Ahmed wants the UK to use its influence to push for Shehab’s release, privately and publicly: “A consistent push by the international community, particularly the US, UK and France, needs to happen. They’re the most recent and most strategic allies of Saudi, and this has emboldened Saudi to continue their violations.”
Hillary Benn, MP for Leeds Central and former international development secretary, has written to foreign secretary and likely next British prime minister Liz Truss urging her to raise Shehab’s case with Saudi officials.
“Ms al Shehab has two young sons and a husband, and I am sure you will agree with me that this is an absolutely shocking sentence which is completely at odds with Saudi Arabia’s claims to be improving human rights, in particular for women,” Benn wrote.

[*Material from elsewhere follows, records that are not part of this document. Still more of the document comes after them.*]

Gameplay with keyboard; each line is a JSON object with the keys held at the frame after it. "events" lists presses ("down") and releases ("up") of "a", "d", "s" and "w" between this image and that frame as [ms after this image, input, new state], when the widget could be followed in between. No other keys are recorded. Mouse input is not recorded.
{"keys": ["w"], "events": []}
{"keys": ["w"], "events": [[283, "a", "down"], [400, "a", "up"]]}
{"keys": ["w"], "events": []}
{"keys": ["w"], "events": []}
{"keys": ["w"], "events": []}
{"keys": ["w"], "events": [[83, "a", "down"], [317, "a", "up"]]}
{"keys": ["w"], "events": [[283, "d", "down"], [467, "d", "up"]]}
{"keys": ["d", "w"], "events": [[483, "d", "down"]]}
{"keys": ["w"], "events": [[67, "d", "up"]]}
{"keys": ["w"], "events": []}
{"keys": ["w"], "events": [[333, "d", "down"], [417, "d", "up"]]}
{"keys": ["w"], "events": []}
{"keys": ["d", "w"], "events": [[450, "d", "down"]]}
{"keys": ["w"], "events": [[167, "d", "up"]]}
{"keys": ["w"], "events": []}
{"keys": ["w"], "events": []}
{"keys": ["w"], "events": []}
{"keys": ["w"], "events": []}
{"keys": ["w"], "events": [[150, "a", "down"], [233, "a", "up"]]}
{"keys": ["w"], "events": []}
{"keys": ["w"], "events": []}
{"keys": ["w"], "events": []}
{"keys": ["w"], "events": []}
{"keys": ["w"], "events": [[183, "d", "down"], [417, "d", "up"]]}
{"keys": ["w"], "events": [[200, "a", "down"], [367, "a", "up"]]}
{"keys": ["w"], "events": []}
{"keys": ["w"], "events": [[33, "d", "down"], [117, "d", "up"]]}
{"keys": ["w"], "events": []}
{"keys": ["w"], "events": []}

Truss, who is the favourite to take over from Johnson as PM next week, has in the past declined to overtly criticise Saudi Arabia. In June, she told a foreign affairs committee that Saudi Arabia is “an important partner of the United Kingdom”.
Britain is one of the largest arms suppliers to the kingdom. In 2019 a court ruled that Britain had broken the law by allowing arms sales to Saudi Arabia that might have been deployed in Yemen, where the kingdom is fighting a proxy war against Iranian-backed Houthi rebels at the cost of thousands of civilian lives.
Officials in the British embassy in Riyadh are understood to have raised concerns about Shehab’s case with the Human Rights Commission, a Saudi government organisation. The US State Department has also said it raised “significant concerns”.
Lina Al-Hathloul wants the international community to do more to sideline bin Salman: stop trying to rehabilitate him, consider freezing his assets, speak out in defence of prisoners of conscience, and meet with Saudi civil society and the diaspora. She believes this could yield results, not only for Shehab.
“Everything is possible with pressure,” she said. “Saudi Arabia really cares about its image so as long as we destroy this false image they are trying to create, they will have to make concessions including the release of prisoners of conscience. I’m very positive and optimistic that Salma will be released as long as people continue to speak out and fight for women’s rights.”